## What the task asks
Make an exact copy of the records, leaving out the images.

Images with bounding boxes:
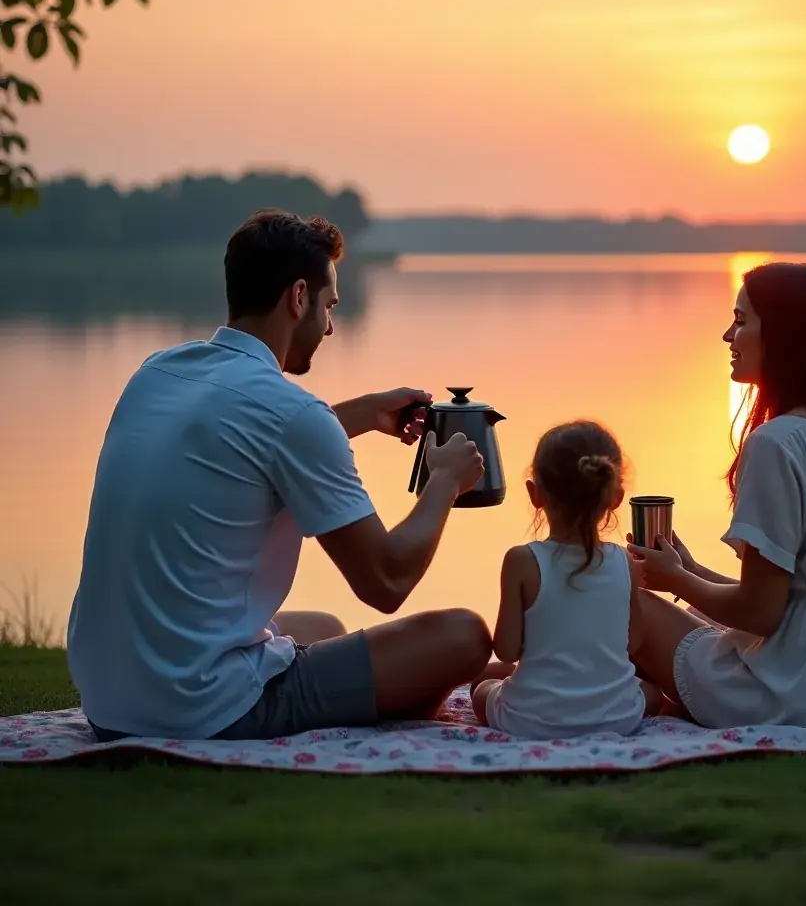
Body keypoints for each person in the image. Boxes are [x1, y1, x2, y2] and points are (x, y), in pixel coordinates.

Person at [67, 208, 492, 742]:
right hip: (198, 707)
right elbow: (386, 582)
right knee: (464, 636)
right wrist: (445, 482)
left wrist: (359, 415)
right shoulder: (292, 414)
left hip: (109, 695)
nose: (331, 325)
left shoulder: (157, 373)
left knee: (323, 629)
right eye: (329, 305)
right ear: (298, 298)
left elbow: (243, 449)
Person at [627, 262, 806, 729]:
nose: (727, 335)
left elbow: (761, 613)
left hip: (798, 693)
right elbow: (792, 598)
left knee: (625, 603)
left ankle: (554, 692)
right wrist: (690, 570)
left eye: (741, 321)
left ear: (783, 336)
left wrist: (674, 582)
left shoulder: (776, 443)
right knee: (702, 632)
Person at [471, 421, 661, 738]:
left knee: (483, 687)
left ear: (535, 494)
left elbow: (506, 651)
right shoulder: (624, 562)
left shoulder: (522, 561)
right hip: (617, 719)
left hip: (530, 721)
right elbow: (633, 642)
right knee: (651, 693)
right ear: (615, 497)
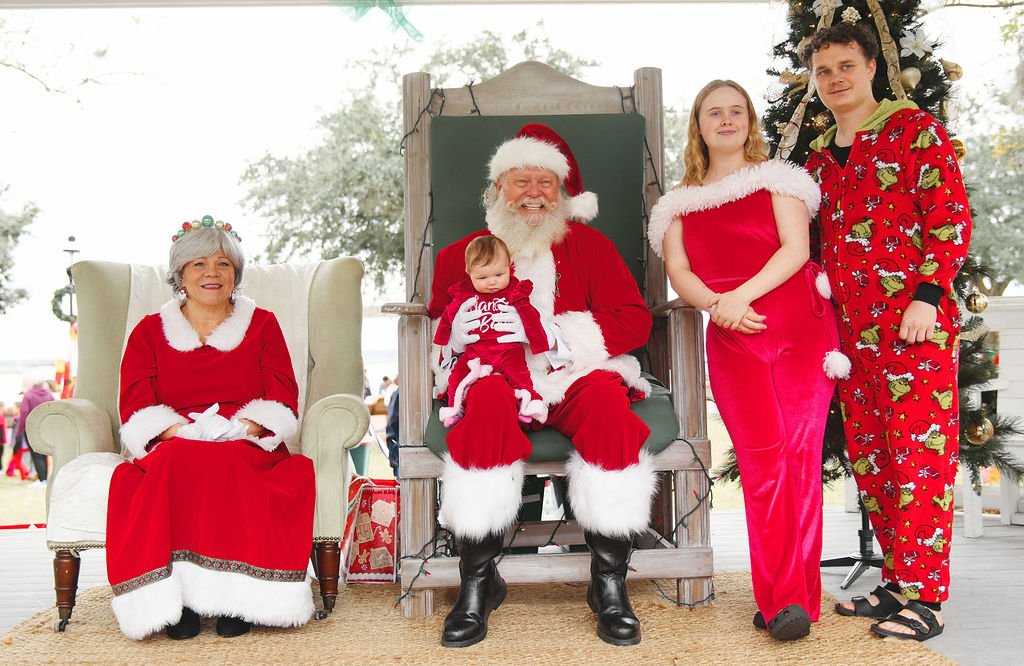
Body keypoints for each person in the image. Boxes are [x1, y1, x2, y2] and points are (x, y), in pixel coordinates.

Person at [428, 123, 654, 648]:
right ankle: (478, 581)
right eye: (521, 180)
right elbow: (441, 330)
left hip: (571, 376)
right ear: (498, 189)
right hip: (498, 376)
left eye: (545, 182)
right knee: (484, 404)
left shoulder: (591, 247)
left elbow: (634, 319)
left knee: (608, 407)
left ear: (562, 192)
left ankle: (609, 583)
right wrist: (463, 335)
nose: (534, 193)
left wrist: (559, 334)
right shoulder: (460, 255)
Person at [649, 80, 848, 641]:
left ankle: (791, 599)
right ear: (699, 125)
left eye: (737, 111)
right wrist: (720, 306)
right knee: (762, 464)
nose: (727, 119)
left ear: (750, 121)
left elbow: (796, 250)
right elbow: (680, 273)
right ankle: (784, 596)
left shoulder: (778, 179)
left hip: (800, 330)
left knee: (799, 460)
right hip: (734, 338)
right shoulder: (678, 204)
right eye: (715, 112)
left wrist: (739, 297)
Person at [801, 23, 972, 642]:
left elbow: (950, 216)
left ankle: (928, 601)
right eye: (824, 71)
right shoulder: (819, 160)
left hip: (913, 329)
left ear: (871, 67)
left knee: (919, 462)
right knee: (875, 464)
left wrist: (929, 294)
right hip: (851, 342)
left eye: (845, 66)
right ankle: (899, 582)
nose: (835, 79)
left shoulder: (912, 131)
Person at [106, 216, 315, 640]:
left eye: (222, 264)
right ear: (180, 274)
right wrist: (179, 432)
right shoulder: (149, 331)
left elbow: (281, 393)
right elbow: (137, 401)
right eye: (199, 264)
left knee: (232, 461)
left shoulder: (263, 324)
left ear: (235, 273)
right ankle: (179, 602)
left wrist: (242, 427)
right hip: (175, 438)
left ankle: (237, 601)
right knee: (176, 461)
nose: (212, 273)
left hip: (244, 438)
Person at [433, 235, 549, 427]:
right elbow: (448, 317)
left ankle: (530, 404)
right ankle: (454, 408)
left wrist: (537, 341)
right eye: (482, 277)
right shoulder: (465, 294)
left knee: (521, 376)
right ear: (469, 272)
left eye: (499, 275)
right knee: (456, 376)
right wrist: (448, 340)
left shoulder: (514, 291)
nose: (492, 282)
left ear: (509, 267)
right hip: (477, 351)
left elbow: (530, 316)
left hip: (508, 350)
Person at [17, 377, 55, 483]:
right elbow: (54, 409)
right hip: (46, 428)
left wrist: (20, 430)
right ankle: (44, 478)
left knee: (35, 454)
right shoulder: (49, 395)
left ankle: (42, 479)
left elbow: (24, 413)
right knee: (44, 453)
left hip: (31, 429)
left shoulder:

## Solution to this problem
Body keypoints for each person in the image. Boxes are [x1, y1, x2, y2] and points are (x, y), in pixel coordinates.

Person at [67, 208, 492, 742]:
right hip: (198, 707)
right elbow: (386, 582)
right knee: (464, 636)
right wrist: (445, 482)
left wrist: (359, 415)
right shoulder: (292, 414)
left hip: (109, 695)
nose: (331, 325)
left shoulder: (157, 373)
left knee: (323, 629)
right eye: (329, 305)
right ear: (298, 298)
left elbow: (243, 449)
Person at [627, 262, 806, 729]:
nose: (727, 335)
left elbow: (761, 613)
left hip: (798, 693)
right elbow: (792, 598)
left knee: (625, 603)
left ankle: (554, 692)
right wrist: (690, 570)
left eye: (741, 321)
left ear: (783, 336)
left wrist: (674, 582)
left shoulder: (776, 443)
right knee: (702, 632)
Person at [471, 421, 661, 738]:
left knee: (483, 687)
left ear: (535, 494)
left elbow: (506, 651)
right shoulder: (624, 562)
left shoulder: (522, 561)
right hip: (617, 719)
left hip: (530, 721)
right elbow: (633, 642)
right knee: (651, 693)
right ear: (615, 497)
Body keypoints for each person in the image. Boxes are [x1, y1, x2, y2] and points are (x, y), in pixel coordinates.

Person at [428, 123, 654, 648]:
right ankle: (478, 581)
right eye: (521, 180)
right elbow: (441, 330)
left hip: (571, 376)
right ear: (498, 189)
right hip: (498, 376)
left eye: (545, 182)
right knee: (484, 404)
left shoulder: (591, 247)
left elbow: (634, 319)
left knee: (608, 407)
left ear: (562, 192)
left ankle: (609, 583)
right wrist: (463, 335)
nose: (534, 193)
left wrist: (559, 334)
right shoulder: (460, 255)
Person at [649, 80, 848, 641]:
left ankle: (791, 599)
right ear: (699, 125)
left eye: (737, 111)
right wrist: (720, 306)
right knee: (762, 464)
nose: (727, 119)
left ear: (750, 121)
left elbow: (796, 250)
right elbow: (680, 273)
right ankle: (784, 596)
left shoulder: (778, 179)
left hip: (800, 330)
left knee: (799, 460)
right hip: (734, 338)
right shoulder: (678, 204)
right eye: (715, 112)
left wrist: (739, 297)
Person at [801, 23, 972, 642]:
left elbow: (950, 216)
left ankle: (928, 601)
right eye: (824, 71)
right shoulder: (819, 160)
left hip: (913, 329)
left ear: (871, 67)
left knee: (919, 462)
right knee: (875, 464)
left wrist: (929, 294)
right hip: (851, 342)
left eye: (845, 66)
right ankle: (899, 582)
nose: (835, 79)
left shoulder: (912, 131)
Person at [106, 216, 315, 640]:
left eye: (222, 264)
right ear: (180, 274)
right wrist: (179, 432)
right shoulder: (149, 331)
left elbow: (281, 393)
right elbow: (137, 401)
right eye: (199, 264)
left knee: (232, 461)
left shoulder: (263, 324)
left ear: (235, 273)
right ankle: (179, 602)
left wrist: (242, 427)
right hip: (175, 438)
left ankle: (237, 601)
right knee: (176, 461)
nose: (212, 273)
left hip: (244, 438)
Person at [433, 235, 549, 427]:
right elbow: (448, 317)
left ankle: (530, 404)
right ankle: (454, 408)
left wrist: (537, 341)
right eye: (482, 277)
right shoulder: (465, 294)
left knee: (521, 376)
right ear: (469, 272)
left eye: (499, 275)
right knee: (456, 376)
right wrist: (448, 340)
left shoulder: (514, 291)
nose: (492, 282)
left ear: (509, 267)
right hip: (477, 351)
left elbow: (530, 316)
left hip: (508, 350)
Person at [17, 377, 55, 483]:
right elbow: (54, 409)
right hip: (46, 428)
left wrist: (20, 430)
right ankle: (44, 478)
left knee: (35, 454)
right shoulder: (49, 395)
left ankle: (42, 479)
left elbow: (24, 413)
right knee: (44, 453)
left hip: (31, 429)
left shoulder:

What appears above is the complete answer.